● Instructions for the task
What lines of the data below include the word "пользователя"? Report them by copying each.
Task input START
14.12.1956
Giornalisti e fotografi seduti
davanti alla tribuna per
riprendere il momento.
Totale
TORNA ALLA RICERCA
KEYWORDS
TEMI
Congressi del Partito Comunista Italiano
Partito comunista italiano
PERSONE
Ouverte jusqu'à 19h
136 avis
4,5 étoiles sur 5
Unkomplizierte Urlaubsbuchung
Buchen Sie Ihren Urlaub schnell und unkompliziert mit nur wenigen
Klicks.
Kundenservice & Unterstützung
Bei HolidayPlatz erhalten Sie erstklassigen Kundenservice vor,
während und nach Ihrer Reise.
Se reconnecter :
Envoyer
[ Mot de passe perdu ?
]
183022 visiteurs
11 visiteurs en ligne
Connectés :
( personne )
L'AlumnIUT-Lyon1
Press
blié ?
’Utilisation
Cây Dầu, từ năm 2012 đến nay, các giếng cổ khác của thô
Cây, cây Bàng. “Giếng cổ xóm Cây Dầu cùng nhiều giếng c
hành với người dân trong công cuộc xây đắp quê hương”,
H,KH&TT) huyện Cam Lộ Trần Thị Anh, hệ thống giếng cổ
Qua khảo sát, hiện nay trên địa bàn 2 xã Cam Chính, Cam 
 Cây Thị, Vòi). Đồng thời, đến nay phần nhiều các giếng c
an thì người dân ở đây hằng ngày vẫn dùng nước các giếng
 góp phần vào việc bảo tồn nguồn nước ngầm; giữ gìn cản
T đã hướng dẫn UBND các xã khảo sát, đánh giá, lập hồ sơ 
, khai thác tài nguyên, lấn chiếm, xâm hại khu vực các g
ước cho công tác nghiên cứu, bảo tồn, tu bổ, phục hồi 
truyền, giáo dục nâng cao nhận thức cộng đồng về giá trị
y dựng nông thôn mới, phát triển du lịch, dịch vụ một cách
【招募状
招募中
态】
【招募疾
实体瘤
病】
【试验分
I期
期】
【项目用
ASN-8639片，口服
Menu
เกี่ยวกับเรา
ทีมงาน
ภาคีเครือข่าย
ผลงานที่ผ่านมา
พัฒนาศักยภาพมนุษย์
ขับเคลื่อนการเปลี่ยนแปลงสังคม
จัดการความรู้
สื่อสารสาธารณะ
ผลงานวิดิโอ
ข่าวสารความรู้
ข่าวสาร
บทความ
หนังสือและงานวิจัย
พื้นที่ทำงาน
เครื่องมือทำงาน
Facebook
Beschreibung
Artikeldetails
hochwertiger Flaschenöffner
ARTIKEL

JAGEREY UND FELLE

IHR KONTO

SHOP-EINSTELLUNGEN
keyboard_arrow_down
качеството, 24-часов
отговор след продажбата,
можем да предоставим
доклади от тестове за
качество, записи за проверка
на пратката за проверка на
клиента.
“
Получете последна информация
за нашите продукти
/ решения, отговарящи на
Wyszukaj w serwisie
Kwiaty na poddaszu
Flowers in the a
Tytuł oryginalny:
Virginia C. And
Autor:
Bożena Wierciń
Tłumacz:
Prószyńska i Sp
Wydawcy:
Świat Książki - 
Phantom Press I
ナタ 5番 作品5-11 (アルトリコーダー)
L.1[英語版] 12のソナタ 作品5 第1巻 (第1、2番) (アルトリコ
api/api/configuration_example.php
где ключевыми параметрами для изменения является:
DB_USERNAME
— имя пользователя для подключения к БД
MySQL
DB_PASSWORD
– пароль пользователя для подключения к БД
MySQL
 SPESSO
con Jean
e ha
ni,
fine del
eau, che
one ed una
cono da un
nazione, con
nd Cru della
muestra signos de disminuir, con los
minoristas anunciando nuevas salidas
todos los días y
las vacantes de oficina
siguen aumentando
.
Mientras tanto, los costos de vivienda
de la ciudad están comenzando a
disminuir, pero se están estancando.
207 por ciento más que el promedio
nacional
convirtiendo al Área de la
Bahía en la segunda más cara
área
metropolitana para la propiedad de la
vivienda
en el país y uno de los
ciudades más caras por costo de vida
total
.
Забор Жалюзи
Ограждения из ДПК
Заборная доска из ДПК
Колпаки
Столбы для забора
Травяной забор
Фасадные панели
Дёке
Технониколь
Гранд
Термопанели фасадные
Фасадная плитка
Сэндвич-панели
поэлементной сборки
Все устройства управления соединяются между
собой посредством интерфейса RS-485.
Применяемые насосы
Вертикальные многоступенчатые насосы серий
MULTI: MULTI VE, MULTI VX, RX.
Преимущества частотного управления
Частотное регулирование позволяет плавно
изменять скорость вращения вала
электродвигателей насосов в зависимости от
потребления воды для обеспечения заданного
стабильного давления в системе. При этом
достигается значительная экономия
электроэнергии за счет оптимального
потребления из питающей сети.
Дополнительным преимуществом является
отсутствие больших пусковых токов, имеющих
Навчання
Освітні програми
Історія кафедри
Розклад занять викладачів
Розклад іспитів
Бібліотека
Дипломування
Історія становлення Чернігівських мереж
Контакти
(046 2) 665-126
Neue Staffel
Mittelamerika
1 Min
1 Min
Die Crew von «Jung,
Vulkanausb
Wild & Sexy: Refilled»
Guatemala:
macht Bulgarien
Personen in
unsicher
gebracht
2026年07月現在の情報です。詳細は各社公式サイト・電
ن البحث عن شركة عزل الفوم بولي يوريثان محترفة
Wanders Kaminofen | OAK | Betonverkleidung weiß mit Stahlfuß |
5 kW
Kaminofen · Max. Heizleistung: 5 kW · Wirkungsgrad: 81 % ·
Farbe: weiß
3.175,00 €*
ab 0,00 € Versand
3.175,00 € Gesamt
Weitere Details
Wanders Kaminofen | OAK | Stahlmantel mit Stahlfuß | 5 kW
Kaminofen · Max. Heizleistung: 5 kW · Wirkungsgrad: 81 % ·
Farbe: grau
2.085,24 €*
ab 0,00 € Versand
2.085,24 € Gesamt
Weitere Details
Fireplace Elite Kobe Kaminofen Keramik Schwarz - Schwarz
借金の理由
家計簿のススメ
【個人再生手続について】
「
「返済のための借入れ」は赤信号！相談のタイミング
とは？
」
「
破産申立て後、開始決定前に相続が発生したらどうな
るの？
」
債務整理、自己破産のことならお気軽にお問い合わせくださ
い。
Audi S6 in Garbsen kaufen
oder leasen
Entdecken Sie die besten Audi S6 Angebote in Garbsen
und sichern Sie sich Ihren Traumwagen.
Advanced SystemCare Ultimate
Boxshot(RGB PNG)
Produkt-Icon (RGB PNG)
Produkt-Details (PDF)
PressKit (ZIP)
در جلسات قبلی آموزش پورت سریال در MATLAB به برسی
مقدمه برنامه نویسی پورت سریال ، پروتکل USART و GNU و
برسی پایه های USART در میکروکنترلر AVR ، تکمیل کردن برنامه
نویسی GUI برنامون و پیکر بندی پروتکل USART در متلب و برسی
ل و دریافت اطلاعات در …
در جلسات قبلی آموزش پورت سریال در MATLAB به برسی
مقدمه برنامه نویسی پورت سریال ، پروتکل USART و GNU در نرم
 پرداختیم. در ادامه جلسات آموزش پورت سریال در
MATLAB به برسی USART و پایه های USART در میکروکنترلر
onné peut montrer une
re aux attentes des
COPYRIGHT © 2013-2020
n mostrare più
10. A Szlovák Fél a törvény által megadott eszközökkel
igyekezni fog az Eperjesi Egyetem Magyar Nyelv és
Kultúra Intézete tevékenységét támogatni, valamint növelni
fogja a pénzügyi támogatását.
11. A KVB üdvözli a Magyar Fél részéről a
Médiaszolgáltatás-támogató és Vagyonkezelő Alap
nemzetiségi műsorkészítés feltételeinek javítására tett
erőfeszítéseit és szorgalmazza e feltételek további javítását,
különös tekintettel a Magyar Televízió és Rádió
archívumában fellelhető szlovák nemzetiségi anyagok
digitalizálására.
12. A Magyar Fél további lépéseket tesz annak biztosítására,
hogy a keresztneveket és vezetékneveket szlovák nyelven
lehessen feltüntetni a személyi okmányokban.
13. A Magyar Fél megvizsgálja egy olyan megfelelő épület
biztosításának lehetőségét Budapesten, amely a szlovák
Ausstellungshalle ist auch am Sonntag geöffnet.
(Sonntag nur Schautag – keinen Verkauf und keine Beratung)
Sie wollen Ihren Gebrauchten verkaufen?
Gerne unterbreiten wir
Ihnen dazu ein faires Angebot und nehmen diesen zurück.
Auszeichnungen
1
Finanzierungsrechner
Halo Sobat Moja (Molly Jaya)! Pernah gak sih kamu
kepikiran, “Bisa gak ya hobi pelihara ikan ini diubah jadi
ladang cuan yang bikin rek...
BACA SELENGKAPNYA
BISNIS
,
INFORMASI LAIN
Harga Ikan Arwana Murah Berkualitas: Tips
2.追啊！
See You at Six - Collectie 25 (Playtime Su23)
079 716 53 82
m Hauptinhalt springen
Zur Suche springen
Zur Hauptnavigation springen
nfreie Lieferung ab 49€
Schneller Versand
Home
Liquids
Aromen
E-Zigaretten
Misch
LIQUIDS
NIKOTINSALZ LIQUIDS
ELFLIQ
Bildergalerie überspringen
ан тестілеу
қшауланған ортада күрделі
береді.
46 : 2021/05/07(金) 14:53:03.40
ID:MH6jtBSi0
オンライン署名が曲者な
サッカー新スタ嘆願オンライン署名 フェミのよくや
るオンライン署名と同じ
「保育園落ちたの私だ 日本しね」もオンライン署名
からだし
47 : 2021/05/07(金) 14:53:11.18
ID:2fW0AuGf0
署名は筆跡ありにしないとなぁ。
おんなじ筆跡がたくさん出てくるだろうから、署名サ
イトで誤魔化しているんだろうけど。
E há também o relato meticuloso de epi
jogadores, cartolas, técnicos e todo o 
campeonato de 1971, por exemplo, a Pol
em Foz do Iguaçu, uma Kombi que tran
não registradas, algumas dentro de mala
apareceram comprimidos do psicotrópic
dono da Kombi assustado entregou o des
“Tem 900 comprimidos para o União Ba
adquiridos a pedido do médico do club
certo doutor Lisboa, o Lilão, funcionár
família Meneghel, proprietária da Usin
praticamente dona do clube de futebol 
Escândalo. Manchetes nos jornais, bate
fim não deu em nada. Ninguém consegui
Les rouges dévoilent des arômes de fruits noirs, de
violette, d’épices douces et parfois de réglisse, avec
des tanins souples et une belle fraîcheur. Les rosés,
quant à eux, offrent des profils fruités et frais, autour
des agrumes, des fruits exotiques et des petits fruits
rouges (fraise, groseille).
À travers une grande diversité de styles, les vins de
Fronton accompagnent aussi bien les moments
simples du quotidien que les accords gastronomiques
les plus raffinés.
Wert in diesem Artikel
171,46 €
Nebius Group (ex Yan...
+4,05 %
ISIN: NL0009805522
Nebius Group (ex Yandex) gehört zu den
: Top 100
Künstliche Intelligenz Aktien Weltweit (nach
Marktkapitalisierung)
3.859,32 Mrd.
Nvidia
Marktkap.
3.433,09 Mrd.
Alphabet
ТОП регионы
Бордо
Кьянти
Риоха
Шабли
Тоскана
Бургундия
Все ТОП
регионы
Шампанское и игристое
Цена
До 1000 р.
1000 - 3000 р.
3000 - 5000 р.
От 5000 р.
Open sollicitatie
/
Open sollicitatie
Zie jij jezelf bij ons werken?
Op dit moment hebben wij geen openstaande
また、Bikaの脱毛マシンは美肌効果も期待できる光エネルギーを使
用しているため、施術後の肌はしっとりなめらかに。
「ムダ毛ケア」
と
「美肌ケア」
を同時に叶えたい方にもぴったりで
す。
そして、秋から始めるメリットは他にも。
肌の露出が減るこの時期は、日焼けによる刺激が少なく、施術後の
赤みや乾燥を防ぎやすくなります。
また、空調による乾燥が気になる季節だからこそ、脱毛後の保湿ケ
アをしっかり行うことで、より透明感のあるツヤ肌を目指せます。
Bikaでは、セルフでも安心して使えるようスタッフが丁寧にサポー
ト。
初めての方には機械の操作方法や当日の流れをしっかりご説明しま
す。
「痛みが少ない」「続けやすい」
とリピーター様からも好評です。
Task input END
● Answer to this task
— имя пользователя для подключения к БД
– пароль пользователя для подключения к БД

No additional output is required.